Institute student Darbie Guess Ministers to Prisoners
How does a white, privileged twenty-one American girl stand in front a crowd of incarcerated, impoverished Filipinas, and preach to them God cares for them?
I didn’t know.
How could I speak hope when the women were treated like trash? Hidden away in jail cells for trash cans so no one could see the “dirt.” How could I speak to them when all I felt was my privilege and their injustices?
I didn’t know.
Darbie visited the Tacloban Women's Jail alongside Amanda Byrd, G.O.D. cooperatives Rina Miller, Irish Dagami and friends. This group visits the jail every week to bring food, education and encouragement to the women.
These questions entered my mind a year ago as I was exposed to the harsh realities of the prison system in the Philippines. I was on an internship, and found myself standing in a women’s prison surrounded by a hundred prisoners. Many of the women had been in there for years. The majority of the 100 prisoners were mothers with no communication with their children, which meant they spent years not knowing the whereabouts of their children. My heart broke when I listened to these mothers speak of separation. I could only imagine the amount of anxiety they fought everyday while being behind bars. Some of them were my agemates, just 21, telling me their worries about their sons and daughters’ futures. It took everything in me not to cry like a lunatic in front of them.
After her internship, Darbie made a promise to sit in the front of the classroom and practice using her voice after she witnessed so many young girls without the opportunities she had, let alone the means to excel in them.

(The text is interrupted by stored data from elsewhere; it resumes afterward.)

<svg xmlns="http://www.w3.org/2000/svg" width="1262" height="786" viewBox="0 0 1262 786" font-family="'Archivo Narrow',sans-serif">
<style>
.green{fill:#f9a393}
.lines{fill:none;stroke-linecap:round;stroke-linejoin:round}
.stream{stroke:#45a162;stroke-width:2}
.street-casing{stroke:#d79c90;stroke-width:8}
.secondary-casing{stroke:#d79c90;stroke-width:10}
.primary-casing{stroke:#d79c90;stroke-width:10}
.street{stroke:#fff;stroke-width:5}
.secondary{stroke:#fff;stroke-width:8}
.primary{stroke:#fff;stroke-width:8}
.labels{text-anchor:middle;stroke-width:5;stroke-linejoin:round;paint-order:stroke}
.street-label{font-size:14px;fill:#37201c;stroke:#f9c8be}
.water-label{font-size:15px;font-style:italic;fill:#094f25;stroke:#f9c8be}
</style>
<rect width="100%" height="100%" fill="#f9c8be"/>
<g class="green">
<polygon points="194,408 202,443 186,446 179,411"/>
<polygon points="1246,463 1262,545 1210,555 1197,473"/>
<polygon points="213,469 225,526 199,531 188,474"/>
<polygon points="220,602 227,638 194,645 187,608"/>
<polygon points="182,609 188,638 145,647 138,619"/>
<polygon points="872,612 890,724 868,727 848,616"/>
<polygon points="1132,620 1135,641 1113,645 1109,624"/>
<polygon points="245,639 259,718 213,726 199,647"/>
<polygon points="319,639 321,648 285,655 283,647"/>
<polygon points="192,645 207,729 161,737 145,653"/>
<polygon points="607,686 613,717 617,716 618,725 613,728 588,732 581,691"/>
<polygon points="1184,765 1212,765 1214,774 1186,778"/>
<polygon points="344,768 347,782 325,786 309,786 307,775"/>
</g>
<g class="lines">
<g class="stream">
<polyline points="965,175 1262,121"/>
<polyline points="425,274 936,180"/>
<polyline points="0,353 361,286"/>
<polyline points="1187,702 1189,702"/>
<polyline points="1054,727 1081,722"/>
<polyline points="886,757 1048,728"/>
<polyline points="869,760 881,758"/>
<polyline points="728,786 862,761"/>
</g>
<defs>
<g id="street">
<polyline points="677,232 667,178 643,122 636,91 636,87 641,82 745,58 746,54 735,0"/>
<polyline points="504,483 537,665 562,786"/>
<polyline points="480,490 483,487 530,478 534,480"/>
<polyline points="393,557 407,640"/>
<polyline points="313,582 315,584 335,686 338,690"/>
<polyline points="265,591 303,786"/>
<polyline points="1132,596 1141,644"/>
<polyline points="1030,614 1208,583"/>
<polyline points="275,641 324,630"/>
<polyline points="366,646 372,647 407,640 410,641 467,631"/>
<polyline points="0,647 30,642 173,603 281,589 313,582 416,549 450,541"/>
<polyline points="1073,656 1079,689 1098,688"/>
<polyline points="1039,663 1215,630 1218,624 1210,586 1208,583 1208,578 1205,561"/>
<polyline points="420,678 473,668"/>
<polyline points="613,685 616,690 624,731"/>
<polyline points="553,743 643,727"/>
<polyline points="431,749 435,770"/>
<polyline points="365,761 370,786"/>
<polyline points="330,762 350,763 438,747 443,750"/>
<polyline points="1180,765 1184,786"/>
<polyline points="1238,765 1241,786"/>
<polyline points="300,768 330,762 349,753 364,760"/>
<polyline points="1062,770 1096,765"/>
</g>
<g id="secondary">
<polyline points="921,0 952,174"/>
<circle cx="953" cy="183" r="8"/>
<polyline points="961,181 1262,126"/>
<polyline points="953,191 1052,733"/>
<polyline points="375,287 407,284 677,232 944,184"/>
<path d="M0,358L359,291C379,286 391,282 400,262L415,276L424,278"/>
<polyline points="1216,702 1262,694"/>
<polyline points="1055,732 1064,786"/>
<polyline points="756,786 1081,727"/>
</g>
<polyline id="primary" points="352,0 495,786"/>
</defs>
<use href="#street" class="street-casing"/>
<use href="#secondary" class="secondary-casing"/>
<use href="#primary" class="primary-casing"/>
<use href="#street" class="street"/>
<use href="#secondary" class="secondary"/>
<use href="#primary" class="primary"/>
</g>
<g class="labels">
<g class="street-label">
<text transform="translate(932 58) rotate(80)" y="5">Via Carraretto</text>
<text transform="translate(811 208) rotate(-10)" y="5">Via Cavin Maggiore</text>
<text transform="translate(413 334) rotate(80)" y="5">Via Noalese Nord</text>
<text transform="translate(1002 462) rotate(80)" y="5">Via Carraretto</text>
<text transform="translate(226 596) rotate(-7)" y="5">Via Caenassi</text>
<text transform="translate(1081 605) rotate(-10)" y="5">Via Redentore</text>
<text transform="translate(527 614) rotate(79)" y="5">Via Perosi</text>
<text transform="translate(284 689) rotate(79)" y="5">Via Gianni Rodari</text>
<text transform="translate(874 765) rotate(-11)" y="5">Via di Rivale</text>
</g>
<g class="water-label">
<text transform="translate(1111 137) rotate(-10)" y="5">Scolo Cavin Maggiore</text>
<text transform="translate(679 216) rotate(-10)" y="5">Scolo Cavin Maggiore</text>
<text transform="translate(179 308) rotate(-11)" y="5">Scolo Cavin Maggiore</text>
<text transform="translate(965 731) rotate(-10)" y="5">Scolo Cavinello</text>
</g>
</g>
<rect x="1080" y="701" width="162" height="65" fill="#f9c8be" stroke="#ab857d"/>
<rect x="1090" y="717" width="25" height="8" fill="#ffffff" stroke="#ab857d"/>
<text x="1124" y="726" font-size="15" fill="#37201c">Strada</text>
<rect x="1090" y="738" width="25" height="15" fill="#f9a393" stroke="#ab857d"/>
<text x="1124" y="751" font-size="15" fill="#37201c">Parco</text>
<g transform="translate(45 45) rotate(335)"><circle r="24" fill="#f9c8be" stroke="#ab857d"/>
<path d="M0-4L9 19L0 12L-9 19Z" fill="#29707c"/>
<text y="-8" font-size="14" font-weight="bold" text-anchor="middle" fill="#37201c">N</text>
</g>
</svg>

Last summer, I left the Philippines with those questions unanswered. Yet, I was determined to find an answer. I went back into my second year at the Institute studying theology and community development concepts. These questions, experiences, and stories haunted me. I sought to find the answers in my classes, because I knew what I had wasn’t enough (yet). I knew I could not conjure up the right words to bring hope and peace to their situations. Yet, I knew that God’s Word had the power to nourish and bring peace to their minds. I just didn’t know how to make those connections (yet). So, I turned in dozens of homework assignments and papers over the last year. I wasn’t exactly sure what paper, assignment, or class would enable me to speak into the lives of the poor and oppressed prisoners. Yet, I trusted the process of being a student. I committed to God to be faithful in each paper to allow it to change me.
So after completing my second year at the Institute, I found myself again in the Philippines standing in from of the same incarcerated women I met last year. I returned, not with all questions answered, but a more developed voice. I knew the Lord in a new way, and I was happy to share it with them.
The 2018 Summer Immersion team in Tacloban visited the women's prison each week, this time they put on a special musical performance for the women.
This last semester I enrolled in 1 and 2 Samuel with Shaun Galford. Within the course, we had many assignments and several papers. I composed a short sermon on the other side of writing my paper which I prepared to give to the women in the jail. If I had not put in the effort to know God’s Word in such a way that I could articulate it for myself, then I would have stood again in front of the imprisoned women without anything to say.
So, I told the story of Hannah in 1 Samuel. Hannah was a mother to her son named Samuel. Hannah prays for her son to be raised by God. God responds and raises up her son while Hannah isn’t physically nearby to raise up her son.
I told the prisoners I was sorry. I was sorry they were away from their children and not able to raise them. I was sorry for their heartache and fears. Tears started falling down all of our faces as I didn’t justify their position, I spoke to the hardship they experienced. Holding back sobs, I continued to tell them the story of a woman who trusted God to take care of her child, and that, when they have nothing else, they have him. I told them that God hears their prayers.
During Darbie's immersion she helped facilitate a youth bible conference where she helped lead discussions on the Bible they learned in the general sessions.
They looked at me with a mixture of hope and desperation for God. So, I asked them to get in groups of two’s and three’s and pray for each other’s families. As their voices cried out for our Father, God responded by filling the environment with his presence -- everyone could feel it. Our team joined the groups in prayer. As I walked around the room, various women reached out their hand as I passed by asking me to pray for their families telling me they believed God was with me. I was humbled by their perspective of me. So, I knelt down beside the women crying out on their behalf for God to protect their babies. They told me the names of their children, mothers, brothers, sisters, etc. They told me many names and many more fears they had for their loved ones. I grabbed their hands and held onto faith crying out for them with faith filled shouts for God’s redemptive power in their families. It was an emotional moment for all of us, clinging to the hope found in God, grounded in faith that came from one story of a mother who did the same.
My ability to speak to these prisoners this past trip came on the other side of writing a three page paper. I didn’t know at the time that one particular assignment would have the ability to bring hope to prisoners. Yet, by faith I believed my classes were forming me into a woman who could confidently speak God’s word for herself. My classes prepared me to learn God’s Word and appropriate it for those in need. The classroom extends beyond the desk and whiteboard environment to the islands of the Philippines were I applied what I learned. My education and knowledge of God empowered me to go into dark, chaotic prison and bring hope to the poor, the vulnerable, and the needy.